## EXERCISE OBJECTIVE
Your response should match the records line for line.

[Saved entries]

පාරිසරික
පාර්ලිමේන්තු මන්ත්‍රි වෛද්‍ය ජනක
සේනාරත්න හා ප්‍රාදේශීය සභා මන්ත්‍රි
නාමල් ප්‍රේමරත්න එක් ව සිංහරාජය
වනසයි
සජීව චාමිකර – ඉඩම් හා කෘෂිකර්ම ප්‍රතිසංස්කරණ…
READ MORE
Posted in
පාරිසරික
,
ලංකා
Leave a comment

## REPLY
පාරිසරික
පාර්ලිමේන්තු මන්ත්‍රි වෛද්‍ය ජනක
සේනාරත්න හා ප්‍රාදේශීය සභා මන්ත්‍රි
නාමල් ප්‍රේමරත්න එක් ව සිංහරාජය
වනසයි
සජීව චාමිකර – ඉඩම් හා කෘෂිකර්ම ප්‍රතිසංස්කරණ…
READ MORE
Posted in
පාරිසරික
,
ලංකා
Leave a comment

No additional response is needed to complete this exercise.